En las palabras liminares a la segunda edición de Hijo de hombre, Roa Bastos aludió al conflicto lingüístico que le afectaba a él y a los escritores paraguayos por pertenecer a una cultura bilingüe. En efecto, Paraguay es el único país totalmente bilingüe de Hispanoamérica, aunque el castellano se impone en el ámbito social y el guaraní se reserva para el mundo afectivo y familiar. Aún escribiendo en castellano, el guaraní es una marca de oralidad a la que el autor no puede sustraerse y que de un modo u otro se proyecta en el texto. Desde su primer libro Roa Bastos se propuso buscar una solución lingüística y estética a la vez, semántica y simbólica, que diera cuenta de la diglosia imperante en la comunidad paraguaya. Para ello recurrió a estudios lingüísticos, etnográficos y antropológicos con el afán de profundizar en estas cuestiones y comprenderlas en toda su complejidad. Esa búsqueda implicaba una inmersión en los valores tradicionales y propios que han permanecido vivos a pesar de la aculturación, una toma de posición por la cultura de los vencidos históricamente, del mundo indígena.

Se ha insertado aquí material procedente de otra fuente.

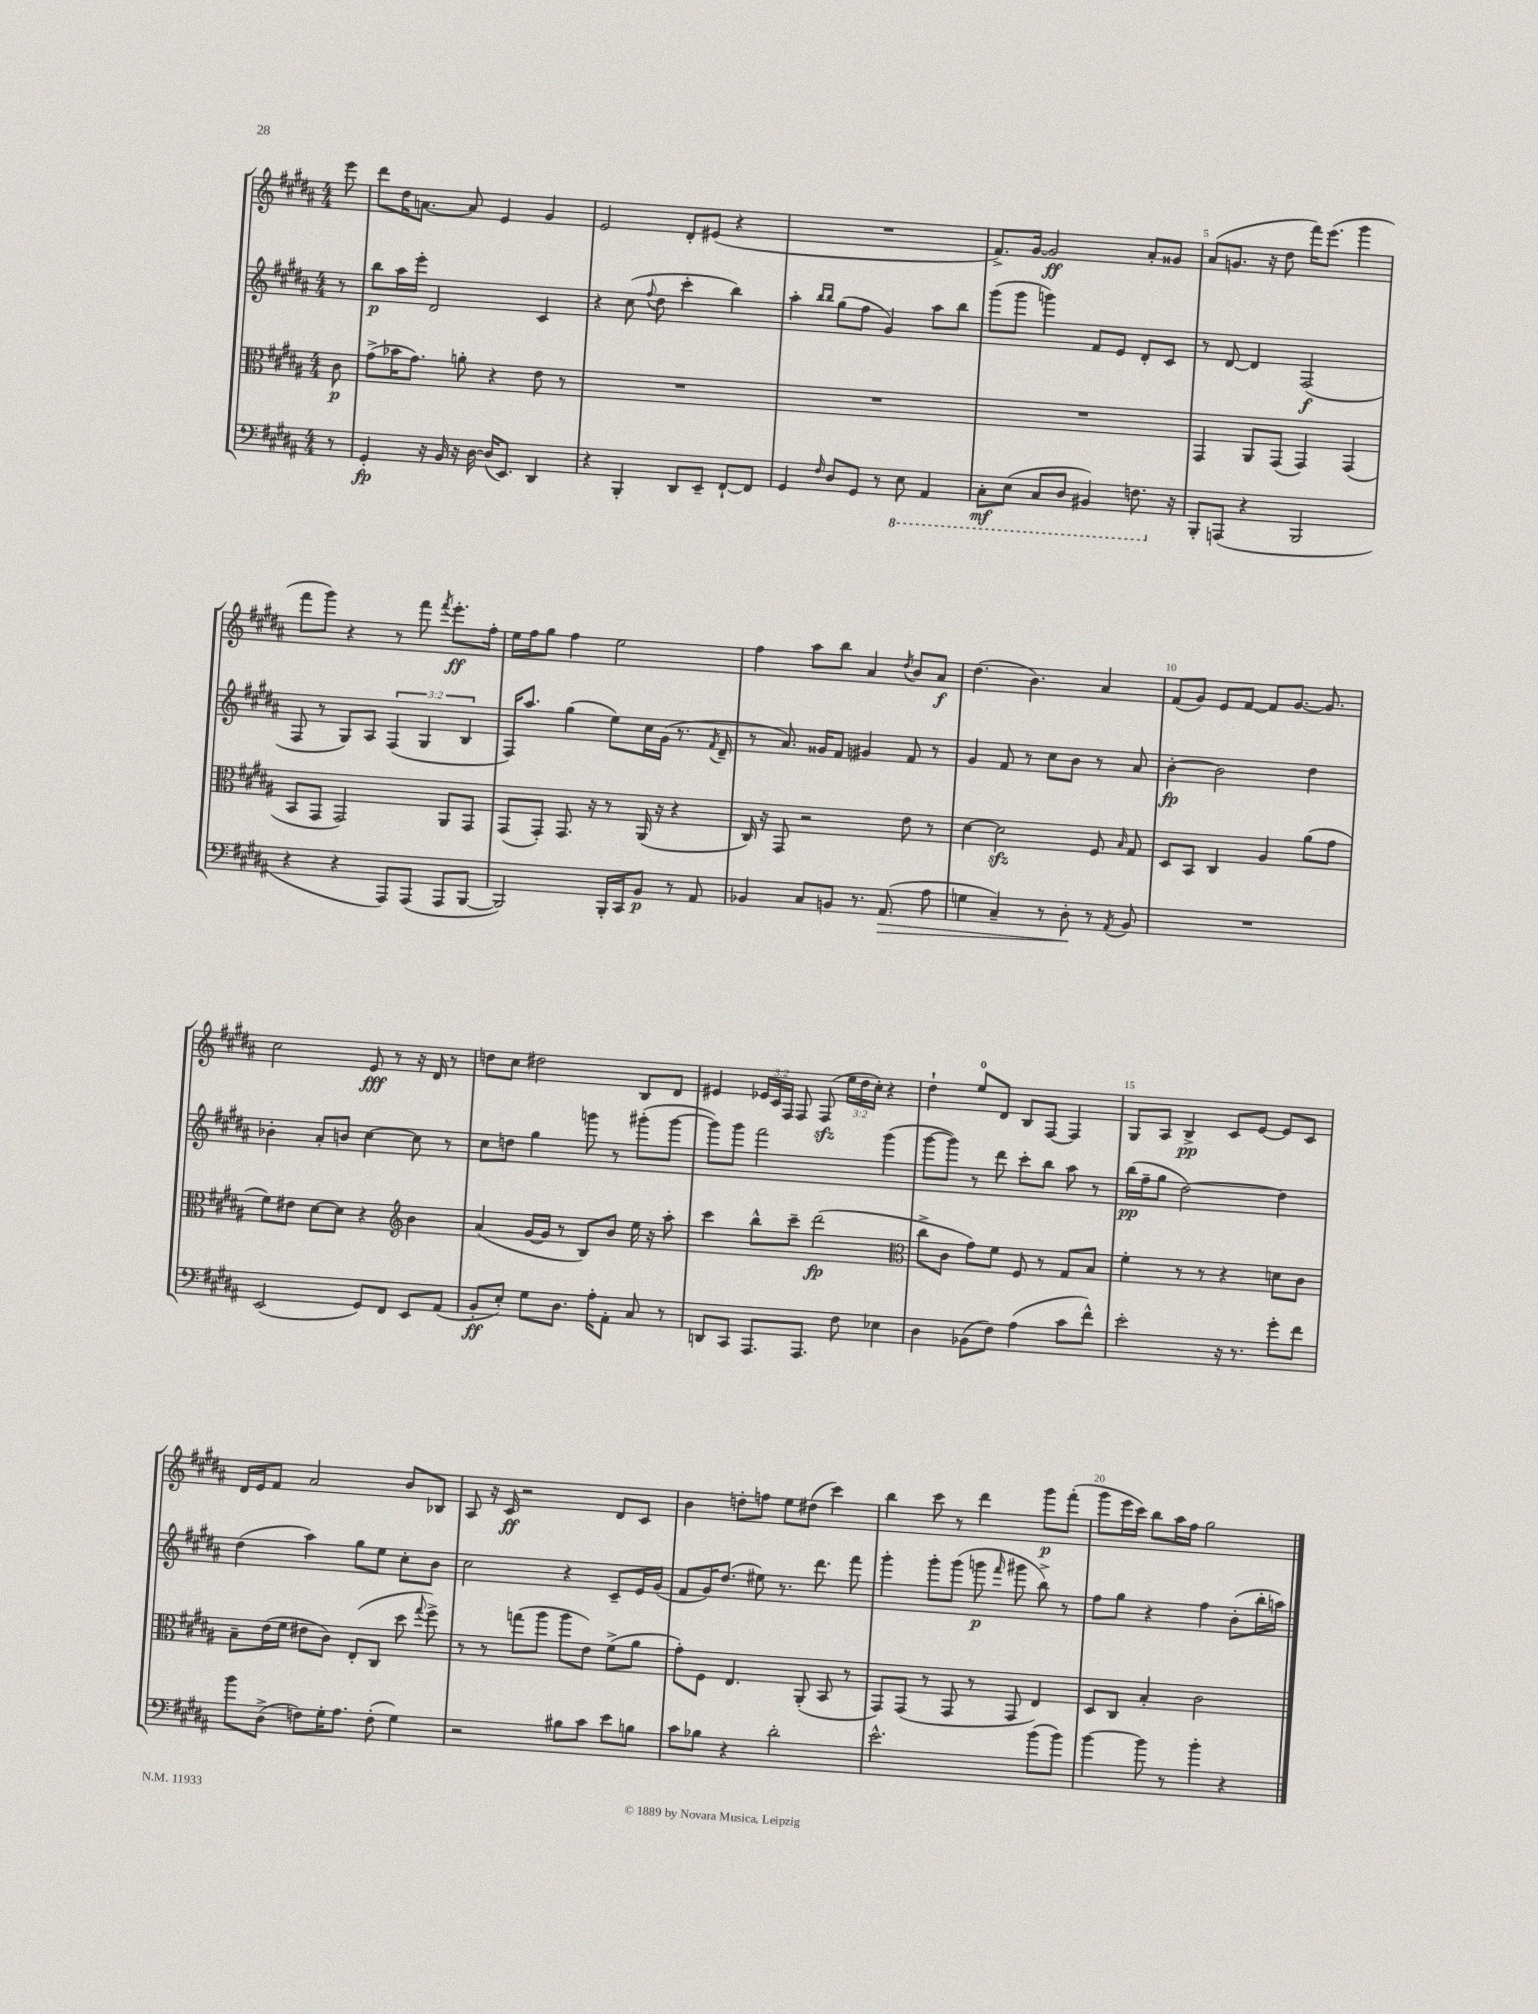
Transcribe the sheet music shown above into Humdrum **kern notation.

En suma, la preocupación por el proceso histórico y la identidad paraguaya unida a una exigencia artística considerable hacen de Hijo de hombre una de las mejores novelas hispanoamericanas del siglo XX.


Notas
1 Prólogo a la 2.ª reedición de Hijo de hombre, Madrid, Alfaguara, 1985, pp. 16-17.
2 Hugo Rodríguez Alcalá, «Hijo de hombre de Roa Bastos y la intrahistoria del Paraguay», en Helmy F. Giacoman (ed.), Homenaje a Augusto Roa Bastos, New York, Las Américas, 1973, p. 69.
3 Tal vez por ello, el emparejamiento de lugares, acciones y personajes es también recurrente en el desarrollo de Hijo de hombre. Sobre la simetría de lo binario en esta novela confróntese Seymour Menton, «Realismo mágico y dualidad en Hijo de hombre» en Helmy F. Giacoman (ed.), op. cit., pp, 203-220.
4 Semana de autor. Augusto Roa Bastos, Madrid, Instituto de Cooperación Iberoamericana, 1986, p. 102.